Service charge not distributed to workers by restaurants liable to income tax: CBDT : 23-11-2018

Restaurants and hotels imposing service charge on customers in the name of tips but not passing them full to their employees could court trouble from taxmen. Central Board of Direct Taxes, the apex direct taxes body, has directed its field officials to examine balance sheet and expenditure statement of restaurants and hotels in cases where there is any under-reporting or non-reporting of additional income collected in the name of service charge.

The CBDT has said wherever it is found that the service charge receipts have not been passed on to the staff or there is some under-reporting or non-reporting of receipts, it should be duly brought to tax.

“While framing assessments or carrying out verification under provisions of the Income Tax Act, 1961, in case of hotels and restaurants it is necessary to examine whether there is any under-reporting or non-reporting of additional income collected in the name of service charge,” it said in a circular.

Service charge is supposed to be in the nature of ‘tips’ for hotel or restaurant staff and is sought to be collected on their behalf. But there have been reports of some restaurants and hotels not passing it to their staff. Service charge is not taxable and the amount of service charge levied is entirely at the discretion of restaurants and hotels. Usually, the rate is 10% and it is mentioned on the menu.


This follows a clarification by the department of consumer affairs in April 2017 that service charge levied by restaurants and hotels is ‘voluntary’ and customers can refuse or pay according to their wish.

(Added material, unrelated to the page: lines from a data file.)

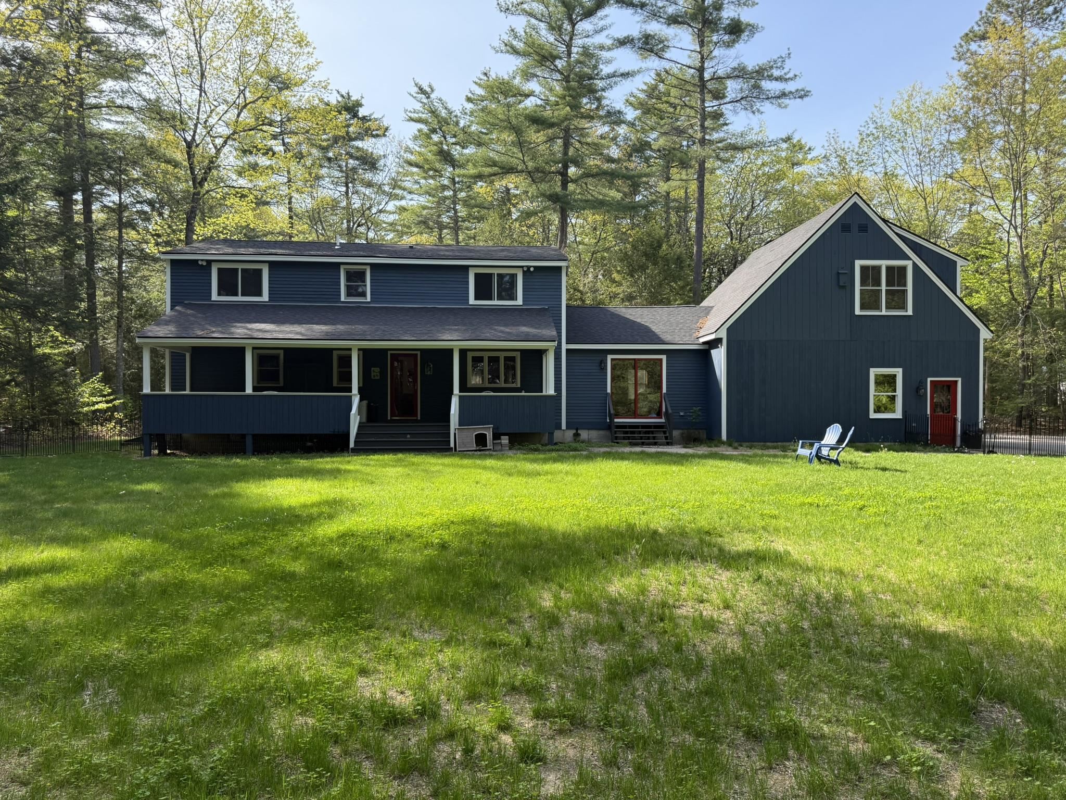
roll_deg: -0.5
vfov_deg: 56.8
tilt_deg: +0.8
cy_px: 400
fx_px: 739
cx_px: 533
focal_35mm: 24
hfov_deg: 71.6
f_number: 1.78
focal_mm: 6.76
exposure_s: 1/1106
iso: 100
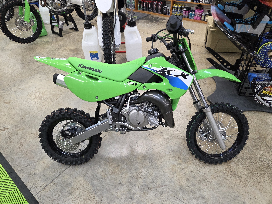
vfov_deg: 58.9
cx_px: 136
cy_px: 102
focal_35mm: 23
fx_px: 181
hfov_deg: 73.9
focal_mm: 5.4
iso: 250
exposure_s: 1/120
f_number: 1.8
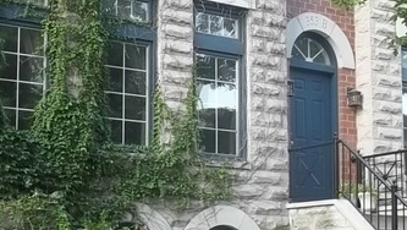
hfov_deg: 30.1
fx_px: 745
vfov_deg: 17.3
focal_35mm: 69
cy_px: 198
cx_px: 106
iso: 160
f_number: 3.3
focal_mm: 5.9
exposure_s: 1/80
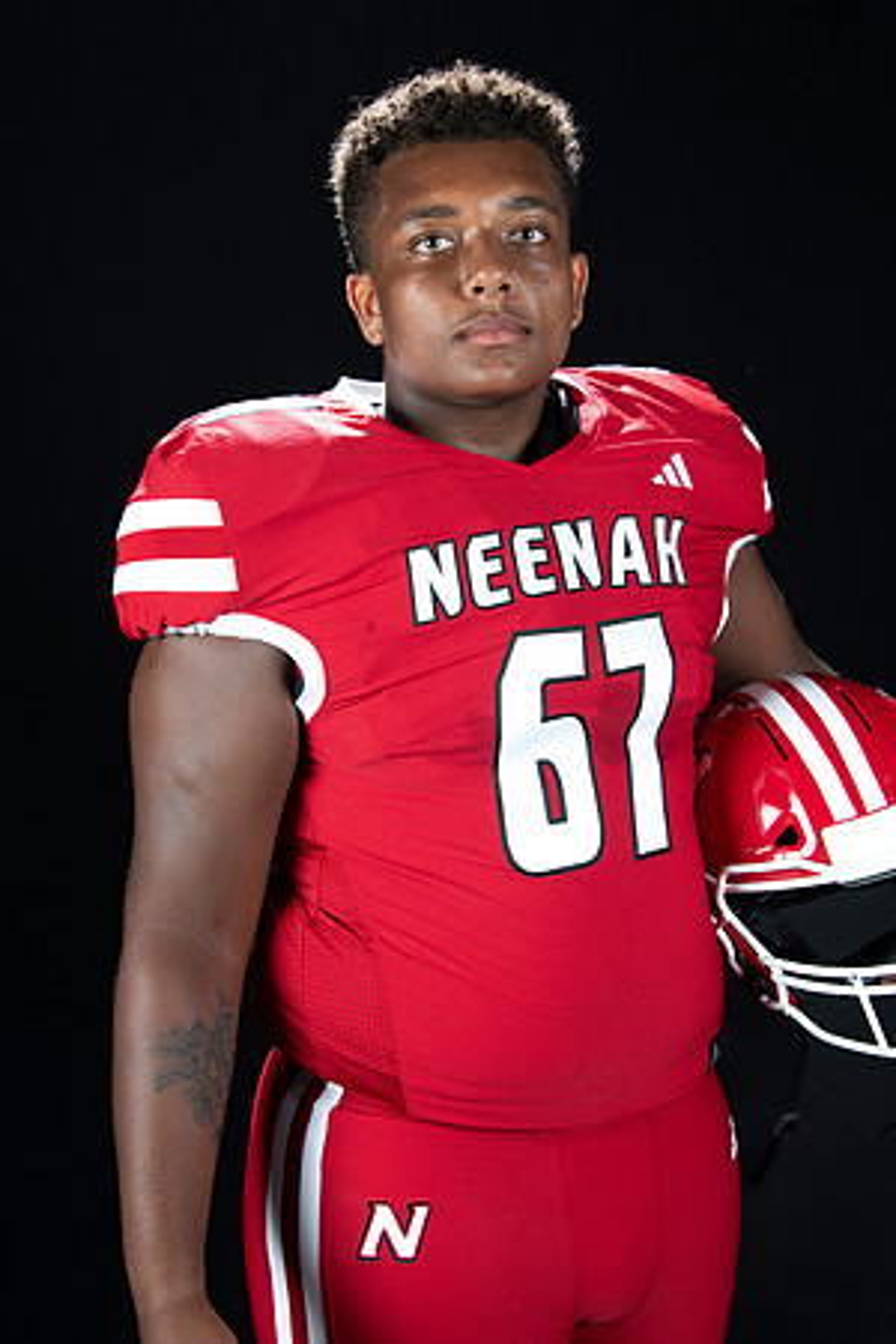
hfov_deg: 23.4
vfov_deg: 34.5
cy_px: 672
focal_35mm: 58
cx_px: 448
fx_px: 2165
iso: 320
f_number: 9
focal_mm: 58
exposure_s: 1/160
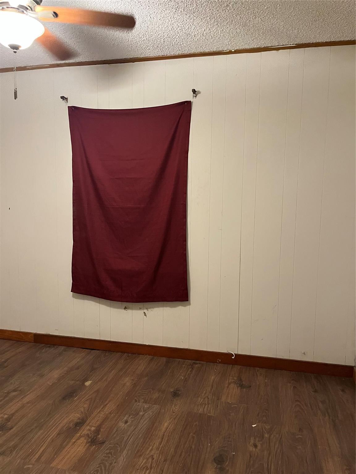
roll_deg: +0.5
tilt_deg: -7.9
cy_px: 237
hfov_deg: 53.1
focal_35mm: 26
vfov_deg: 67.3
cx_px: 178
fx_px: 357
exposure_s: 1/40
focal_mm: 5.1
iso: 400
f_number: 1.6
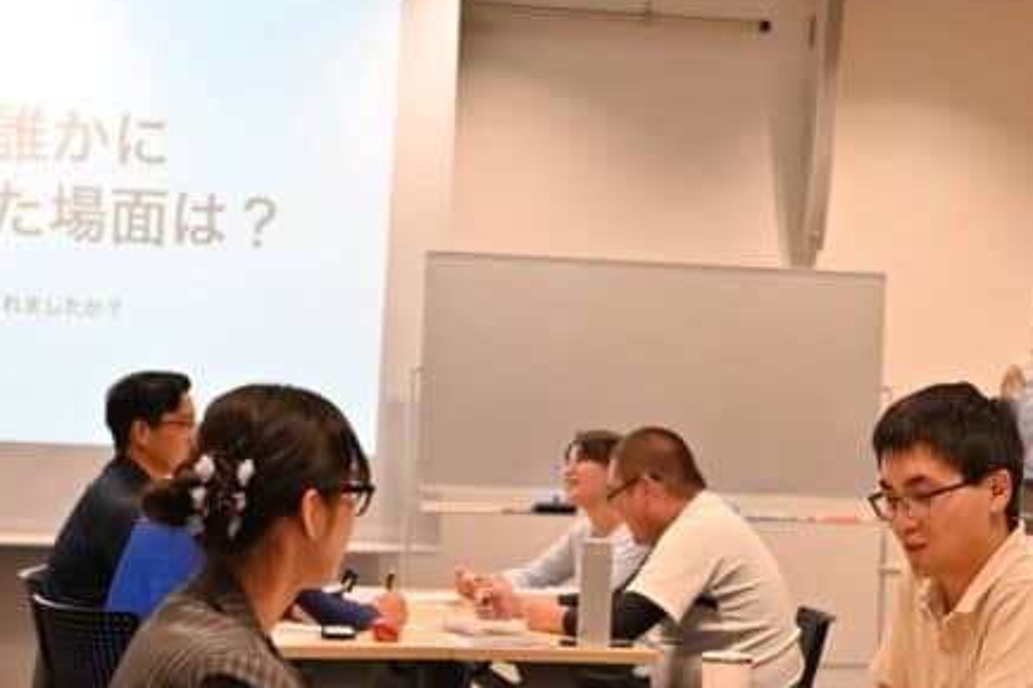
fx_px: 2696
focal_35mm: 94
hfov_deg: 21.6
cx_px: 674
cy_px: 484
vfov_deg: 14.5
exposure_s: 1/160
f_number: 2.8
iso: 400
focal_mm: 40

Subsequently, minister of consumer affairs, food and public distribution Ram Vilas Paswan had tweeted on September 12, 2017: “in view of the seriousness of issue, department of consumer affairs has written to CBDT to consider inclusion of service charge while assessing tax”.

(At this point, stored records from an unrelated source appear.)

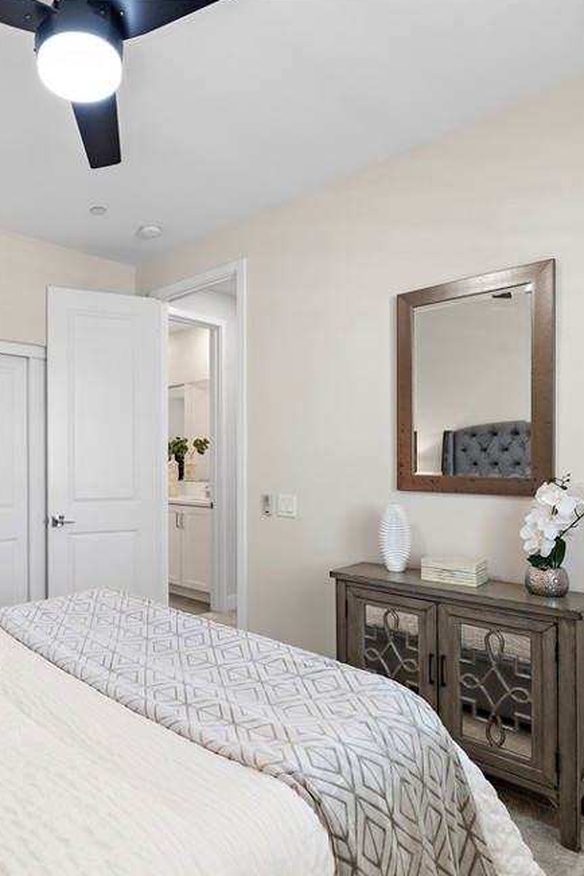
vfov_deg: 78.6
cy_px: 452
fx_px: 535
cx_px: 152
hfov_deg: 54.8
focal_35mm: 22
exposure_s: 1/250
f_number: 8
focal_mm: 14
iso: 500
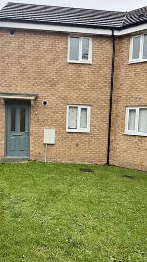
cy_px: 137
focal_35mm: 31
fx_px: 215
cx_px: 68
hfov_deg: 37.7
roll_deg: -2.4
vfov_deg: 62.6
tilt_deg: -3.6
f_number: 2.2
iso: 80
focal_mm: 2.22
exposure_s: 1/121
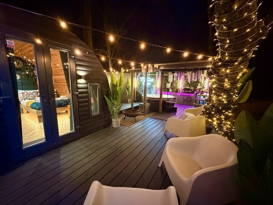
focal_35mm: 14
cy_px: 102
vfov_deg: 85.7
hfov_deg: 102.1
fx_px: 110
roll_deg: -1.8
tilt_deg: -9.6
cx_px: 136
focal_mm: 2.22
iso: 1250
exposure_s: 1/33
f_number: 2.2
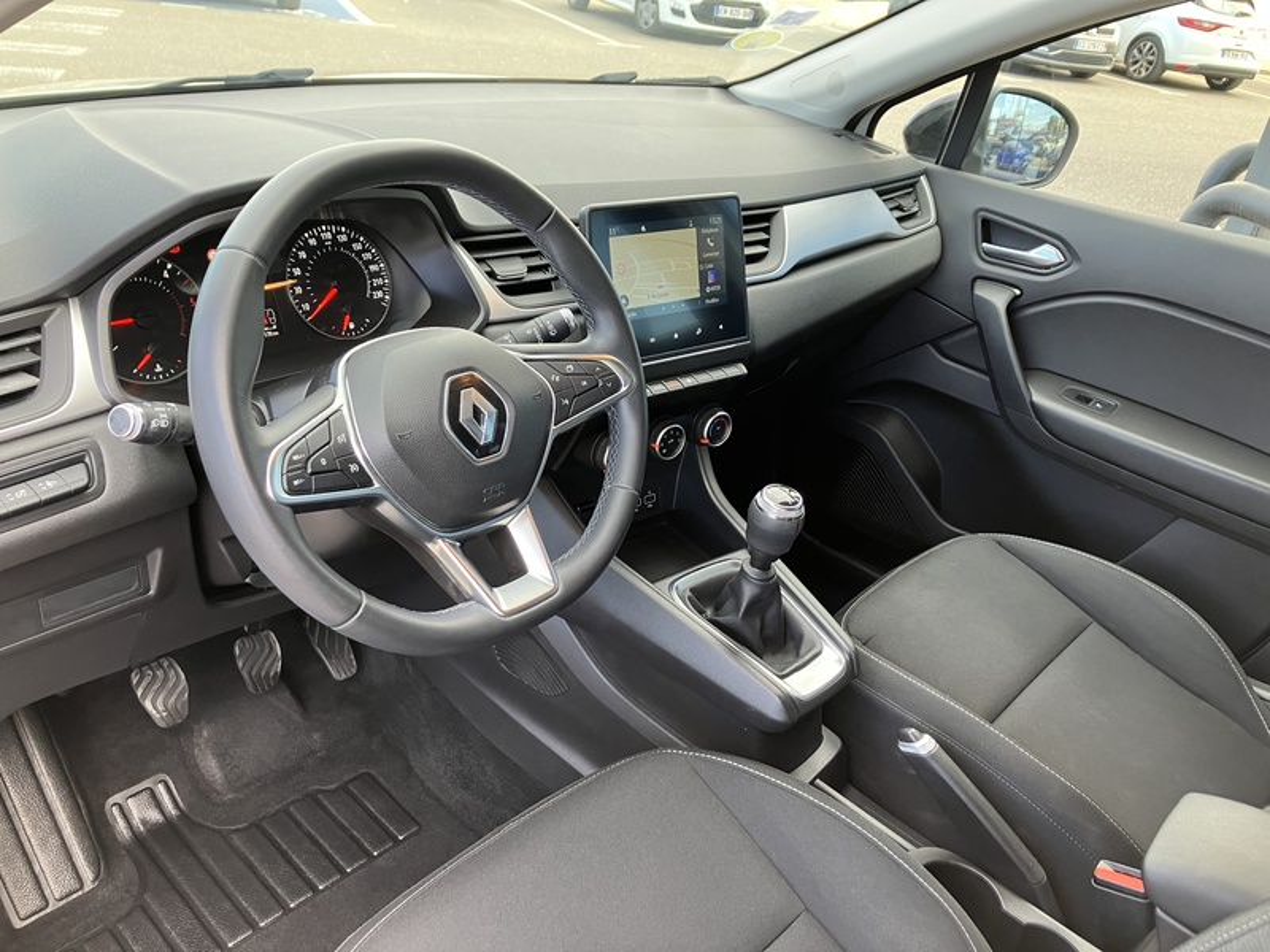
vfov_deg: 49.7
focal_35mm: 28
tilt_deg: -28.5
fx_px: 1027
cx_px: 635
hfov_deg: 63.4
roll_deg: -7.5
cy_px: 476
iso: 80
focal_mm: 3.99
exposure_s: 1/70
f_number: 1.8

Tax experts say industry will have to be prudent now in their treatment of the levy. “Such taxpayers would now have to act prudently by either eliminating such levy on the total bill or passing on its effect to the hotel/restaurant’s workers,” said Suraj Nangia, partner at Nangia Advisors LLP.

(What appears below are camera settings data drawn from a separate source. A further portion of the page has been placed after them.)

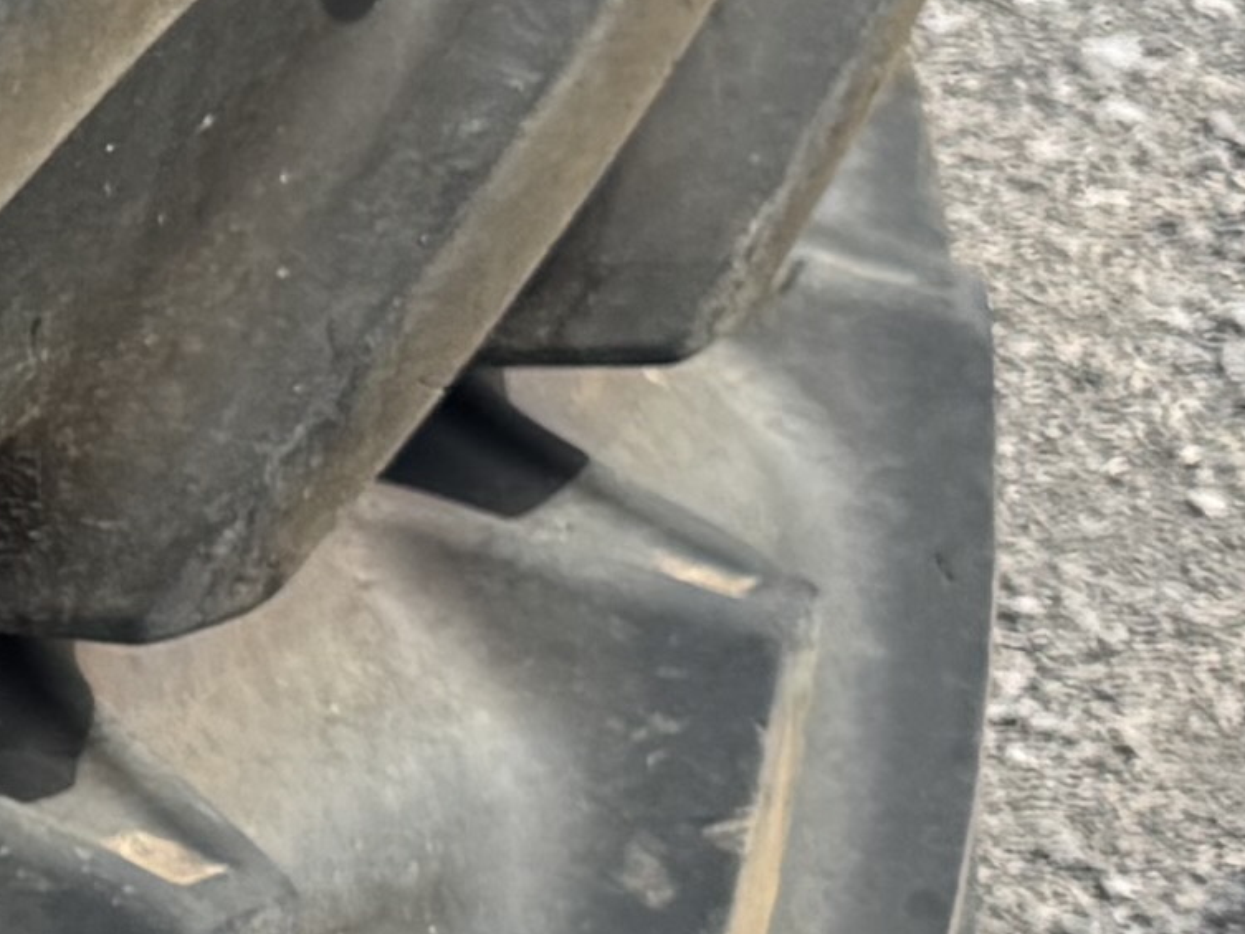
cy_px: 595
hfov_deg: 9.5
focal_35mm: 182
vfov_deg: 8.2
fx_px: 6547
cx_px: -1903
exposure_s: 1/2506
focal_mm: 6.76
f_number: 1.78
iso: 80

Vikas Vasal, national leader tax at Grant Thornton India LLP, said from a commercial perspective, as this is not a government mandated levy, consumers should have an option to pay the same depending upon their overall experience and the services received. “From a tax perspective, it may be prudent for the government to clarify its position for the employer and the employee, as well as under GST to avoid unnecessary dispute and litigation.”

Amit Maheshwari, partner at Ashok Maheshwary & Associates LLP, said, “One has to see if this would result in higher tax revenues, since even currently non-payment of tips to staff in spite of collecting them increases profit and consequently the taxes. We expect a tighter tax scrutiny of the industry.”